By Richard von Busack
Clint Eastwood’s often pretty good Sully is highlighted by the self-effacing underacting of Tom Hanks as Chesley Sullenberger. Hanks plays the Diablo Valley-based pilot as a dream movie hero, soft-spoken and reluctant to accept praise. Though nerveless in the cockpit, the fear only strikes him later on when he’s alone in the bath, or out jogging off the anxiety.
Winging to Charlotte, North Carolina from New York’s LaGuardia Airport, US Airways Flight 1549 encountered a flock of Canadian geese. The birds exploded both engines on the Airbus A320. Eastwood’s film suggests that the real ordeal was to come: Suspicious questions from government agents who believed that Sullenberger could have brought the jet home to one of two nearby airports, instead of splashing down on the Hudson River.
It’s all natural material for a movie. The silent, powerless jet gliding over the Manhattan skyscapes is bad enough on an ordinary screen; on IMAX it must be terrifying. Hanks handles the plane with fear swallowed down, leaving a rugged Aaron Eckhart (as Flight 1549’s first officer Jeff Skiles) to give up the larger reactions. As in American Sniper, there’s a nervous wife at home; a squandered Laura Linney doing the acting over the telephone that she was satirizing last May on Inside Amy Schumer.

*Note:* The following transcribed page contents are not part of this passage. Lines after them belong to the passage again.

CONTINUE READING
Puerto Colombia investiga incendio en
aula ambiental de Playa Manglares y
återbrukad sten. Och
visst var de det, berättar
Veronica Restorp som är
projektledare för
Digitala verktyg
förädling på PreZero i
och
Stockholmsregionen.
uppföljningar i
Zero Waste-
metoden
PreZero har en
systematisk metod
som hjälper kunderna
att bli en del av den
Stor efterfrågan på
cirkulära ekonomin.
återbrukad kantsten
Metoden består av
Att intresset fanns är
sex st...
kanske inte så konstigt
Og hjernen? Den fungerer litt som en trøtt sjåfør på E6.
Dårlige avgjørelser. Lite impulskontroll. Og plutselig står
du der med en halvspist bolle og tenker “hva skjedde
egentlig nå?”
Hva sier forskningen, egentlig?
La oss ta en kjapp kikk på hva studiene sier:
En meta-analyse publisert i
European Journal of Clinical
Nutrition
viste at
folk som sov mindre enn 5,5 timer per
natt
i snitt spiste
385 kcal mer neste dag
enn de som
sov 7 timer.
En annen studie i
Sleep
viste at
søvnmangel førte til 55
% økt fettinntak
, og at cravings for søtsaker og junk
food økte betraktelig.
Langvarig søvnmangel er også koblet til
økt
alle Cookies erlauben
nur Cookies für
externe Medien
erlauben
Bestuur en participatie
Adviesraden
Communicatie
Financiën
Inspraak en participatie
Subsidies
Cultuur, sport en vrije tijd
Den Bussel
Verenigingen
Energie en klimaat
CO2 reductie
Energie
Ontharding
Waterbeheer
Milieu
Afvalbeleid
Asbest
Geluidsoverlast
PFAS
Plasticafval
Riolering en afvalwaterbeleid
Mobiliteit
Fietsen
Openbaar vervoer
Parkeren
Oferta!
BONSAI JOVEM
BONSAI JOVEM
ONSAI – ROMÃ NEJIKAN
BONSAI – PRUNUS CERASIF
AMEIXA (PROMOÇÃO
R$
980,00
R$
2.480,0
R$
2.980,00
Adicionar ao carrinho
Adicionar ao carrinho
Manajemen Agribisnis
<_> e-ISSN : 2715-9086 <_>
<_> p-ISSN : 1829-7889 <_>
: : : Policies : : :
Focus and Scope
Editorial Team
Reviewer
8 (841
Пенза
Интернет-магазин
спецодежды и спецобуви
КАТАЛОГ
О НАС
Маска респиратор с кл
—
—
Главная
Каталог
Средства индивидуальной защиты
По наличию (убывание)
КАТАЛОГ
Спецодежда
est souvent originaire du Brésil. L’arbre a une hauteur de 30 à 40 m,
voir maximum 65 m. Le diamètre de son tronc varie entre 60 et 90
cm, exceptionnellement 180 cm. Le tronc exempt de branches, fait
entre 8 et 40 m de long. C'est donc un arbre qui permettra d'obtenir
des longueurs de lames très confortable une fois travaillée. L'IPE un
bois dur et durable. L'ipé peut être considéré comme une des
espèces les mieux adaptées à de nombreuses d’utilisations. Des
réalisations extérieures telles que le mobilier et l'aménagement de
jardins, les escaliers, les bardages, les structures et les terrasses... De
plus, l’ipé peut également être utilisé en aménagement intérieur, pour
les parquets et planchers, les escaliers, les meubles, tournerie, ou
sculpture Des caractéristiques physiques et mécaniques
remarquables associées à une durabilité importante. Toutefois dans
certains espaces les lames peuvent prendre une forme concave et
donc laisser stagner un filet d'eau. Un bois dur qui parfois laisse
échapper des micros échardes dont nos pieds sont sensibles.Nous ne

The indication of government ill will has been criticized by National Transportation Safety Board officials, who don’t enjoy being presented as villains. Perhaps they shouldn’t have taken it personally. Clint Eastwood has been in an unusual business for more than 50 years, and I suspect he thinks that air agencies operate in the same way as the movie world does. Why else would the committees, in their beige meeting rooms, look so much like a film press junket in which half the critics present aren’t convinced by a story they’re hearing?
We all know what Eastwood thinks of Michael Moore. So it’s bemusing that Moore caught an angle on Sully’s post-Flight 1549 career that Eastwood neglects, in his documentary Capitalism: A Love Story. Rather than the victim of a nasty government agency, Sully was the man who asked the government to help airline pilots during a congressional hearing. The stand shows what kind of man Sullenberger is: Someone who saved lives, not just because of his own remarkable skills and guts, but because of sterling technology and the strength of regulations.